Pour de nombreux penseurs, laisser libre cours à sa colère aurait un triple mérite : « Premièrement, la colère est une condition de la dignité et de l’estime de soi, résume le philosophe Julian Baggini dans Prospect. Sans colère, les êtres doux sont laissés à leur silence et à leur humiliation. Deuxièmement, ne pas se mettre en rage contre les crapules revient à les traiter comme des enfants impuissants, dépourvus de responsabilité. Troisièmement, la colère est une motivation importante pour combattre l’injustice. » Autant d’arguments que rejette Nussbaum.
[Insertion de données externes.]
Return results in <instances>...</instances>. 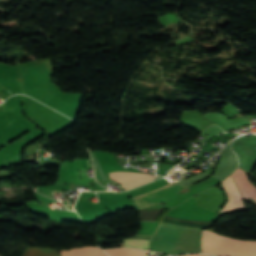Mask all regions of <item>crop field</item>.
Segmentation results:
<instances>
[{
    "instance_id": "8a807250",
    "label": "crop field",
    "mask_w": 256,
    "mask_h": 256,
    "mask_svg": "<svg viewBox=\"0 0 256 256\" xmlns=\"http://www.w3.org/2000/svg\"><path fill=\"white\" fill-rule=\"evenodd\" d=\"M201 233L202 229L161 223L150 242L149 249L167 254L186 251L201 252Z\"/></svg>"
},
{
    "instance_id": "ac0d7876",
    "label": "crop field",
    "mask_w": 256,
    "mask_h": 256,
    "mask_svg": "<svg viewBox=\"0 0 256 256\" xmlns=\"http://www.w3.org/2000/svg\"><path fill=\"white\" fill-rule=\"evenodd\" d=\"M181 186L170 184L161 188L152 190L146 194L133 198L137 208H147L160 205L162 201L167 202L172 195L182 190Z\"/></svg>"
},
{
    "instance_id": "34b2d1b8",
    "label": "crop field",
    "mask_w": 256,
    "mask_h": 256,
    "mask_svg": "<svg viewBox=\"0 0 256 256\" xmlns=\"http://www.w3.org/2000/svg\"><path fill=\"white\" fill-rule=\"evenodd\" d=\"M110 178L119 182L125 190L130 189L135 186L142 185L158 176L137 174L132 172H115L108 173Z\"/></svg>"
},
{
    "instance_id": "412701ff",
    "label": "crop field",
    "mask_w": 256,
    "mask_h": 256,
    "mask_svg": "<svg viewBox=\"0 0 256 256\" xmlns=\"http://www.w3.org/2000/svg\"><path fill=\"white\" fill-rule=\"evenodd\" d=\"M238 189L243 197L250 198L255 197L256 198V186H254L246 177V174L243 170L237 169L232 174Z\"/></svg>"
},
{
    "instance_id": "f4fd0767",
    "label": "crop field",
    "mask_w": 256,
    "mask_h": 256,
    "mask_svg": "<svg viewBox=\"0 0 256 256\" xmlns=\"http://www.w3.org/2000/svg\"><path fill=\"white\" fill-rule=\"evenodd\" d=\"M110 256H145L146 252L135 249H109L105 250Z\"/></svg>"
},
{
    "instance_id": "dd49c442",
    "label": "crop field",
    "mask_w": 256,
    "mask_h": 256,
    "mask_svg": "<svg viewBox=\"0 0 256 256\" xmlns=\"http://www.w3.org/2000/svg\"><path fill=\"white\" fill-rule=\"evenodd\" d=\"M23 256H59L56 251L45 248H28Z\"/></svg>"
},
{
    "instance_id": "e52e79f7",
    "label": "crop field",
    "mask_w": 256,
    "mask_h": 256,
    "mask_svg": "<svg viewBox=\"0 0 256 256\" xmlns=\"http://www.w3.org/2000/svg\"><path fill=\"white\" fill-rule=\"evenodd\" d=\"M149 240L130 239L125 240V246L136 248H147Z\"/></svg>"
},
{
    "instance_id": "d8731c3e",
    "label": "crop field",
    "mask_w": 256,
    "mask_h": 256,
    "mask_svg": "<svg viewBox=\"0 0 256 256\" xmlns=\"http://www.w3.org/2000/svg\"><path fill=\"white\" fill-rule=\"evenodd\" d=\"M88 164H89V161H88ZM90 166V165H89Z\"/></svg>"
}]
</instances>
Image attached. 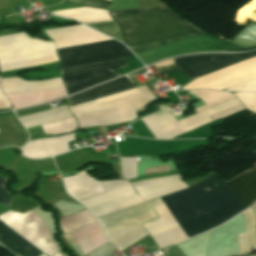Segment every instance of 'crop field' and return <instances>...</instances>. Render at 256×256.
<instances>
[{"label":"crop field","mask_w":256,"mask_h":256,"mask_svg":"<svg viewBox=\"0 0 256 256\" xmlns=\"http://www.w3.org/2000/svg\"><path fill=\"white\" fill-rule=\"evenodd\" d=\"M228 184L245 208L249 207L256 200V167ZM194 185L225 221L245 209L226 181L214 172ZM194 185L160 197L191 237L225 222Z\"/></svg>","instance_id":"crop-field-1"},{"label":"crop field","mask_w":256,"mask_h":256,"mask_svg":"<svg viewBox=\"0 0 256 256\" xmlns=\"http://www.w3.org/2000/svg\"><path fill=\"white\" fill-rule=\"evenodd\" d=\"M256 55L254 53L200 55L173 59L176 67L188 78L212 73ZM256 77V56L192 81L184 89L210 88L223 90Z\"/></svg>","instance_id":"crop-field-2"},{"label":"crop field","mask_w":256,"mask_h":256,"mask_svg":"<svg viewBox=\"0 0 256 256\" xmlns=\"http://www.w3.org/2000/svg\"><path fill=\"white\" fill-rule=\"evenodd\" d=\"M127 46L174 38L199 31L166 7L110 11Z\"/></svg>","instance_id":"crop-field-3"},{"label":"crop field","mask_w":256,"mask_h":256,"mask_svg":"<svg viewBox=\"0 0 256 256\" xmlns=\"http://www.w3.org/2000/svg\"><path fill=\"white\" fill-rule=\"evenodd\" d=\"M155 98L145 85L70 107L79 128L109 125L131 120L133 112Z\"/></svg>","instance_id":"crop-field-4"},{"label":"crop field","mask_w":256,"mask_h":256,"mask_svg":"<svg viewBox=\"0 0 256 256\" xmlns=\"http://www.w3.org/2000/svg\"><path fill=\"white\" fill-rule=\"evenodd\" d=\"M57 60L52 42L32 39L22 32L0 36V72Z\"/></svg>","instance_id":"crop-field-5"},{"label":"crop field","mask_w":256,"mask_h":256,"mask_svg":"<svg viewBox=\"0 0 256 256\" xmlns=\"http://www.w3.org/2000/svg\"><path fill=\"white\" fill-rule=\"evenodd\" d=\"M242 109H244V106L235 98L178 122L169 111L157 112L142 118V120L156 138L171 139L202 124L225 117Z\"/></svg>","instance_id":"crop-field-6"},{"label":"crop field","mask_w":256,"mask_h":256,"mask_svg":"<svg viewBox=\"0 0 256 256\" xmlns=\"http://www.w3.org/2000/svg\"><path fill=\"white\" fill-rule=\"evenodd\" d=\"M1 88L15 109L66 96L60 78L37 82L23 81L19 78L1 79Z\"/></svg>","instance_id":"crop-field-7"},{"label":"crop field","mask_w":256,"mask_h":256,"mask_svg":"<svg viewBox=\"0 0 256 256\" xmlns=\"http://www.w3.org/2000/svg\"><path fill=\"white\" fill-rule=\"evenodd\" d=\"M61 69L132 56L120 42L111 40L56 50Z\"/></svg>","instance_id":"crop-field-8"},{"label":"crop field","mask_w":256,"mask_h":256,"mask_svg":"<svg viewBox=\"0 0 256 256\" xmlns=\"http://www.w3.org/2000/svg\"><path fill=\"white\" fill-rule=\"evenodd\" d=\"M106 194L83 201L95 218L144 202L132 189L128 181H101Z\"/></svg>","instance_id":"crop-field-9"},{"label":"crop field","mask_w":256,"mask_h":256,"mask_svg":"<svg viewBox=\"0 0 256 256\" xmlns=\"http://www.w3.org/2000/svg\"><path fill=\"white\" fill-rule=\"evenodd\" d=\"M243 49L209 34L188 39L185 41L149 49L136 53L137 57L146 65L165 59L170 56L200 51H221Z\"/></svg>","instance_id":"crop-field-10"},{"label":"crop field","mask_w":256,"mask_h":256,"mask_svg":"<svg viewBox=\"0 0 256 256\" xmlns=\"http://www.w3.org/2000/svg\"><path fill=\"white\" fill-rule=\"evenodd\" d=\"M45 32L55 42L56 49L111 40L83 25L47 30Z\"/></svg>","instance_id":"crop-field-11"},{"label":"crop field","mask_w":256,"mask_h":256,"mask_svg":"<svg viewBox=\"0 0 256 256\" xmlns=\"http://www.w3.org/2000/svg\"><path fill=\"white\" fill-rule=\"evenodd\" d=\"M131 184L146 201L187 188L179 175L154 178Z\"/></svg>","instance_id":"crop-field-12"},{"label":"crop field","mask_w":256,"mask_h":256,"mask_svg":"<svg viewBox=\"0 0 256 256\" xmlns=\"http://www.w3.org/2000/svg\"><path fill=\"white\" fill-rule=\"evenodd\" d=\"M126 66L124 59L61 70L65 84L113 74L111 70Z\"/></svg>","instance_id":"crop-field-13"},{"label":"crop field","mask_w":256,"mask_h":256,"mask_svg":"<svg viewBox=\"0 0 256 256\" xmlns=\"http://www.w3.org/2000/svg\"><path fill=\"white\" fill-rule=\"evenodd\" d=\"M134 86L128 81V79L123 76L121 78L115 79L108 83L102 84L90 90L84 91L77 95L69 97L68 106H74L80 103H84L90 100H94L100 97H104L110 94H114L120 91H124Z\"/></svg>","instance_id":"crop-field-14"},{"label":"crop field","mask_w":256,"mask_h":256,"mask_svg":"<svg viewBox=\"0 0 256 256\" xmlns=\"http://www.w3.org/2000/svg\"><path fill=\"white\" fill-rule=\"evenodd\" d=\"M0 243L18 256H39L42 252L0 221Z\"/></svg>","instance_id":"crop-field-15"},{"label":"crop field","mask_w":256,"mask_h":256,"mask_svg":"<svg viewBox=\"0 0 256 256\" xmlns=\"http://www.w3.org/2000/svg\"><path fill=\"white\" fill-rule=\"evenodd\" d=\"M70 111L67 109V105L37 112L34 114L26 115L19 117L20 122L24 125L25 128L38 126L60 120L63 118L71 117Z\"/></svg>","instance_id":"crop-field-16"},{"label":"crop field","mask_w":256,"mask_h":256,"mask_svg":"<svg viewBox=\"0 0 256 256\" xmlns=\"http://www.w3.org/2000/svg\"><path fill=\"white\" fill-rule=\"evenodd\" d=\"M246 218L247 232L238 234L237 246L240 254L255 246V220L251 209L243 211Z\"/></svg>","instance_id":"crop-field-17"},{"label":"crop field","mask_w":256,"mask_h":256,"mask_svg":"<svg viewBox=\"0 0 256 256\" xmlns=\"http://www.w3.org/2000/svg\"><path fill=\"white\" fill-rule=\"evenodd\" d=\"M200 98L206 105L195 109L197 112L235 98L230 92L195 90L188 91Z\"/></svg>","instance_id":"crop-field-18"},{"label":"crop field","mask_w":256,"mask_h":256,"mask_svg":"<svg viewBox=\"0 0 256 256\" xmlns=\"http://www.w3.org/2000/svg\"><path fill=\"white\" fill-rule=\"evenodd\" d=\"M60 228L63 234L76 229L78 227L84 226L91 222H95V220L91 217L87 210L72 214L65 218L59 220Z\"/></svg>","instance_id":"crop-field-19"},{"label":"crop field","mask_w":256,"mask_h":256,"mask_svg":"<svg viewBox=\"0 0 256 256\" xmlns=\"http://www.w3.org/2000/svg\"><path fill=\"white\" fill-rule=\"evenodd\" d=\"M202 34H206V33L200 31V32H196V33H193V34H190V35H186V36H183V37H179V38L169 39V40L160 41V42H155V43H149V44L131 46V47H129V48H130L134 53H136V52H140V51H143V50L152 48V47H156V46H160V45H165V44H168V43H172V42H176V41H180V40L192 38V37L199 36V35H202Z\"/></svg>","instance_id":"crop-field-20"},{"label":"crop field","mask_w":256,"mask_h":256,"mask_svg":"<svg viewBox=\"0 0 256 256\" xmlns=\"http://www.w3.org/2000/svg\"><path fill=\"white\" fill-rule=\"evenodd\" d=\"M115 76H116V74L112 75V76H107V77L87 80V81H83V82H79V83H75V84H69V85H65V86L67 88V93L69 95V94H72L74 92L80 91V90L88 88L90 86H93L95 84H98V83H101L103 81H106L108 79H111V78H113Z\"/></svg>","instance_id":"crop-field-21"},{"label":"crop field","mask_w":256,"mask_h":256,"mask_svg":"<svg viewBox=\"0 0 256 256\" xmlns=\"http://www.w3.org/2000/svg\"><path fill=\"white\" fill-rule=\"evenodd\" d=\"M89 27L99 30L113 38L119 37V29L114 21L101 22V23H91L87 24Z\"/></svg>","instance_id":"crop-field-22"},{"label":"crop field","mask_w":256,"mask_h":256,"mask_svg":"<svg viewBox=\"0 0 256 256\" xmlns=\"http://www.w3.org/2000/svg\"><path fill=\"white\" fill-rule=\"evenodd\" d=\"M121 171L124 178H134L136 177V157L131 158H121Z\"/></svg>","instance_id":"crop-field-23"},{"label":"crop field","mask_w":256,"mask_h":256,"mask_svg":"<svg viewBox=\"0 0 256 256\" xmlns=\"http://www.w3.org/2000/svg\"><path fill=\"white\" fill-rule=\"evenodd\" d=\"M234 95L247 109L256 113V93H235Z\"/></svg>","instance_id":"crop-field-24"},{"label":"crop field","mask_w":256,"mask_h":256,"mask_svg":"<svg viewBox=\"0 0 256 256\" xmlns=\"http://www.w3.org/2000/svg\"><path fill=\"white\" fill-rule=\"evenodd\" d=\"M227 91H256V79L225 89Z\"/></svg>","instance_id":"crop-field-25"},{"label":"crop field","mask_w":256,"mask_h":256,"mask_svg":"<svg viewBox=\"0 0 256 256\" xmlns=\"http://www.w3.org/2000/svg\"><path fill=\"white\" fill-rule=\"evenodd\" d=\"M64 1L73 2V3H76L78 5L87 6V7H98V8L109 9L108 6L102 5L100 3H97V2H94V1H91V0H64Z\"/></svg>","instance_id":"crop-field-26"},{"label":"crop field","mask_w":256,"mask_h":256,"mask_svg":"<svg viewBox=\"0 0 256 256\" xmlns=\"http://www.w3.org/2000/svg\"><path fill=\"white\" fill-rule=\"evenodd\" d=\"M4 182L5 179L0 178V202L9 205L11 195L3 188Z\"/></svg>","instance_id":"crop-field-27"},{"label":"crop field","mask_w":256,"mask_h":256,"mask_svg":"<svg viewBox=\"0 0 256 256\" xmlns=\"http://www.w3.org/2000/svg\"><path fill=\"white\" fill-rule=\"evenodd\" d=\"M10 103L8 99L0 91V109L10 108Z\"/></svg>","instance_id":"crop-field-28"},{"label":"crop field","mask_w":256,"mask_h":256,"mask_svg":"<svg viewBox=\"0 0 256 256\" xmlns=\"http://www.w3.org/2000/svg\"><path fill=\"white\" fill-rule=\"evenodd\" d=\"M94 1L103 3V4L108 5V6H109V4H110V2H109V1H106V0H94Z\"/></svg>","instance_id":"crop-field-29"},{"label":"crop field","mask_w":256,"mask_h":256,"mask_svg":"<svg viewBox=\"0 0 256 256\" xmlns=\"http://www.w3.org/2000/svg\"><path fill=\"white\" fill-rule=\"evenodd\" d=\"M42 256H45L44 254Z\"/></svg>","instance_id":"crop-field-30"}]
</instances>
D’un point de vue empirique, les exemples ne manquent pas d’hommes et de femmes (Gandhi, Martin Luther King, Nelson Mandela, pour ne citer que les plus célèbres) qui ont su s’opposer aux injustices sans exprimer de colère. « Les discours de King, en particulier, avaient beau être passionnés, ils ne revêtaient pas ce souhait typique d’une colère authentique qui voudrait que “celui qui a causé du tort en subisse d’une façon ou d’une autre des conséquences négatives” ». À lire Nussbaum, ce désir sous-jacent est toujours « problématique du point de vue des normes ». Il se manifeste sous deux formes : ce que la philosophe appelle la « voie de la revanche » (l’idée que la souffrance du malfaiteur pourrait en quelque sorte réparer la chose ou la personne atteinte) et ce qu’elle nomme « voie du statut » (qui cherche à renverser la dévalorisation de soi causée par une injustice en abaissant encore davantage celui qui s’en est rendu coupable). Dans le premier cas, le raisonnement procède d’une sorte de « pensée magique » sans aucun fondement rationnel, souligne Baggini. Dans la seconde approche, il repose, écrit Nussbaum, sur une « erreur narcissique », qui « transforme toute blessure en problème de place relative ».
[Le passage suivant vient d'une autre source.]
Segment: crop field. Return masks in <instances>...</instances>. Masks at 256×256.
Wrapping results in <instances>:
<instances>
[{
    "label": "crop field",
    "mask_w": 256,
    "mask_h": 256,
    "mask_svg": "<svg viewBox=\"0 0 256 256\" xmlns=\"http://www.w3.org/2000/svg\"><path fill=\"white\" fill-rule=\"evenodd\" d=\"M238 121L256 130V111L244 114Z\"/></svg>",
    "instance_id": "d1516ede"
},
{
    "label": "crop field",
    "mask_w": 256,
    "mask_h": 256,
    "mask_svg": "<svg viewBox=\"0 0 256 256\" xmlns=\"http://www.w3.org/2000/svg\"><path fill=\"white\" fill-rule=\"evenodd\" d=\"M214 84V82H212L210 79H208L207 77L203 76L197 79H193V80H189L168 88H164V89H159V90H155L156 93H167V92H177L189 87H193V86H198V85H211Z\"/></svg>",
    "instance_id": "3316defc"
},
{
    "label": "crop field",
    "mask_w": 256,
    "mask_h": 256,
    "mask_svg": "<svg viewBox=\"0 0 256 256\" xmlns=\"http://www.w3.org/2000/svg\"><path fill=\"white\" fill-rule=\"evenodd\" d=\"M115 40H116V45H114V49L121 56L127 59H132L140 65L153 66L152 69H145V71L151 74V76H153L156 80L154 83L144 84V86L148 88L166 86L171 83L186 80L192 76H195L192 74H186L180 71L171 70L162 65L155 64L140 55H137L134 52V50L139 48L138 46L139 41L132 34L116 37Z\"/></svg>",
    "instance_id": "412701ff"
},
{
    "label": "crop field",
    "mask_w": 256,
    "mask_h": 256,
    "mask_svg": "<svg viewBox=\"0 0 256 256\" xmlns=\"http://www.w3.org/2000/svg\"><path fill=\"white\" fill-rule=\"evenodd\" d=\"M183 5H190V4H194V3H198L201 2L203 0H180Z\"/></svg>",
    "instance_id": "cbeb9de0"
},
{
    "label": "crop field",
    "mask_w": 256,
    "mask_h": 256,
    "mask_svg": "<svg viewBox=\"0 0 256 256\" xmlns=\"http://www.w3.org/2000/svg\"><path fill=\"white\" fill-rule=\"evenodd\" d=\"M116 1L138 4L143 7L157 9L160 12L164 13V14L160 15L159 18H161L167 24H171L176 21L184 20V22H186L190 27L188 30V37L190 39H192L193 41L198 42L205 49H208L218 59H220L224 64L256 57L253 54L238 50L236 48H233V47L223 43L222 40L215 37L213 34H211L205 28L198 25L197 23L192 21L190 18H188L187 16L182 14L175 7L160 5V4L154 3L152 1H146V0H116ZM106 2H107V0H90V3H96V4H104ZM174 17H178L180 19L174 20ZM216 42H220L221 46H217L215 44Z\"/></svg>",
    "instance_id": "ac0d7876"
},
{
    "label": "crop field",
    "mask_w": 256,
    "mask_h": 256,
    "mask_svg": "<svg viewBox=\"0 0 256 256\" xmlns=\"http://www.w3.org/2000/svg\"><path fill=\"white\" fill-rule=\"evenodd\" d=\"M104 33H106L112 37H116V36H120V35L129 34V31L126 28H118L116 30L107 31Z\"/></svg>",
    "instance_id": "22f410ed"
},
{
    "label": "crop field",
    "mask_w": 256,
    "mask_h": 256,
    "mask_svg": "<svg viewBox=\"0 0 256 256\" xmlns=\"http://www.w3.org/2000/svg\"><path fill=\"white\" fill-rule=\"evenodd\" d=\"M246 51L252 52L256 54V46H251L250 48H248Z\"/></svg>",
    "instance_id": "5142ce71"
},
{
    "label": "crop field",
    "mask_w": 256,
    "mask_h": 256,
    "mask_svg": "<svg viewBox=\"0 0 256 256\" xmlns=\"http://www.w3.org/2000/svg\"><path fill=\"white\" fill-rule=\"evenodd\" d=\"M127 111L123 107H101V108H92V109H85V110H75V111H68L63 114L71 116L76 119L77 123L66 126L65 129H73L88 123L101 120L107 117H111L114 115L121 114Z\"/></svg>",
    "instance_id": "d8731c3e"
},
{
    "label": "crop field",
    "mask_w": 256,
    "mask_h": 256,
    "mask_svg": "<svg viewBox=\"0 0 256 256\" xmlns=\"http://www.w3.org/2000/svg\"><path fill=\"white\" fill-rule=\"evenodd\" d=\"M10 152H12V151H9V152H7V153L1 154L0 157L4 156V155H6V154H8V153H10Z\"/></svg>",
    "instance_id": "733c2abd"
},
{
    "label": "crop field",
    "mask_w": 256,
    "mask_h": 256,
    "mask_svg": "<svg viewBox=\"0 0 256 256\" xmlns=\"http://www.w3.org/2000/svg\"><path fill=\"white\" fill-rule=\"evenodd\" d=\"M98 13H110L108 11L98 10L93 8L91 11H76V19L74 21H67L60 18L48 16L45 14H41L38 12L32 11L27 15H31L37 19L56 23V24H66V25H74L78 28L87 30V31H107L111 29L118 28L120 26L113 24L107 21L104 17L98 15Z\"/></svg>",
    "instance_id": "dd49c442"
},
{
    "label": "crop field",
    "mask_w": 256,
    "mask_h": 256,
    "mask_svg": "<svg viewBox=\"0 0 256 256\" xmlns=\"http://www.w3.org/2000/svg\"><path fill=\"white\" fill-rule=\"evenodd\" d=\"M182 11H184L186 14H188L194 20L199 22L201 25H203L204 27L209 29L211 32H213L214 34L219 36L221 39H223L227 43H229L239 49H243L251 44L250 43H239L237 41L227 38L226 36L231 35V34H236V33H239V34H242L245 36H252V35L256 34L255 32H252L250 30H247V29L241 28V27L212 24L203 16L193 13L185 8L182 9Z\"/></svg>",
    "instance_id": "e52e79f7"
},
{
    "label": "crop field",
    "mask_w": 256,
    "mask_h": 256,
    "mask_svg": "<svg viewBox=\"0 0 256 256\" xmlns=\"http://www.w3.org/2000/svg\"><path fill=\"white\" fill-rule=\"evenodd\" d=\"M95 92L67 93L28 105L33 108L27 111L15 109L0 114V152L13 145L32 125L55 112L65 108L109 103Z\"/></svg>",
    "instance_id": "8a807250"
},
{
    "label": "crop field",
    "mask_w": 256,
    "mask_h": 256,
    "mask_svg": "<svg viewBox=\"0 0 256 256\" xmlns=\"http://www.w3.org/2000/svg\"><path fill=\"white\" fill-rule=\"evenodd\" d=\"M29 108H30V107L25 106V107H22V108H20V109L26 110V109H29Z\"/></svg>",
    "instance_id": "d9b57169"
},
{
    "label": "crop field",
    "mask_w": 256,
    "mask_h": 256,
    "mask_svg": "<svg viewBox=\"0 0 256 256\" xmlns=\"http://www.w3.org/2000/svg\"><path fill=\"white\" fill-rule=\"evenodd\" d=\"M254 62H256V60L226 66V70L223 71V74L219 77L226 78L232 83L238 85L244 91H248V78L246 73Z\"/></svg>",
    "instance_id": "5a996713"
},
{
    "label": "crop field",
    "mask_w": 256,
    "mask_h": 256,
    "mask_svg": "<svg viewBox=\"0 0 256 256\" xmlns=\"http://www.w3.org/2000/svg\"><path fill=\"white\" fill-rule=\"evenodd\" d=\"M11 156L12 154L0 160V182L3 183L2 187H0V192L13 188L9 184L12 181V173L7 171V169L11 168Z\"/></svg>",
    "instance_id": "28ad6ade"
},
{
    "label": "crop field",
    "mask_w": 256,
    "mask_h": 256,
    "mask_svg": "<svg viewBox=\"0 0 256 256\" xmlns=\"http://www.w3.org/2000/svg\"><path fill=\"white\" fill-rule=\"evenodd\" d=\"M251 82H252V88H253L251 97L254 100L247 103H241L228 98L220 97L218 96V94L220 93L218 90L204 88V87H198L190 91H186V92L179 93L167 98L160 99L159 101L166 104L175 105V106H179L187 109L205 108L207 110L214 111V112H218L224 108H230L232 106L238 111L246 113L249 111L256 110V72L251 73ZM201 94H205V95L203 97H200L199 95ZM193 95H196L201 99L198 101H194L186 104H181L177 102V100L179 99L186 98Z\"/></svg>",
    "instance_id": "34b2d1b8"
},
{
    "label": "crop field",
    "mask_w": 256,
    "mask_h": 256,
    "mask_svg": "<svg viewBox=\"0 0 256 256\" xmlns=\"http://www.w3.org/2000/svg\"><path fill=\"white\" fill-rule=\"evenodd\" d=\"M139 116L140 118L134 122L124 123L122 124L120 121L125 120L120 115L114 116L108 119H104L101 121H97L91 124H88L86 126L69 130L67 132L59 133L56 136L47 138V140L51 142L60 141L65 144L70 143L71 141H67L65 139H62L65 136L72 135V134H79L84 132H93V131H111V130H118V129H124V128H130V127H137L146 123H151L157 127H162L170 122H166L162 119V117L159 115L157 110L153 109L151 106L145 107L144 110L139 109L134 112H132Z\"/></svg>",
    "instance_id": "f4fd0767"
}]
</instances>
La philosophe n’admet le bien-fondé que d’un seul type de colère, celle dite « de transition ». Son contenu se réduirait à une pensée du type : « Quel scandale ! Il faudrait faire quelque chose contre cela » – pensée « quelque peu anémique », ironise Baggini, pour qui l’acceptation de cette « colère de transition » trahit chez Nussbaum la reconnaissance de ce que « la colère se manifeste sous des formes plus variées que celles qu’elle rejette ». Par ailleurs, comment s’en tenir au seul constat de l’injustice et à son traitement social ? Comment se contenter de souhaiter, par exemple, qu’un viol ou un meurtre soit sanctionné (pour éviter qu’il ne se reproduise), en évacuant toute idée de « faire payer » son auteur ? Un tel état d’esprit « nécessite un effort moral et souvent politique » ainsi qu’un « esprit de générosité et de coopération » qu’il revient à chacun de nourrir. Nussbaum ne s’en cache pas : la marge de progression est forcément limitée. Elle-même l’admet : elle est « loin de ne pas être en colère ».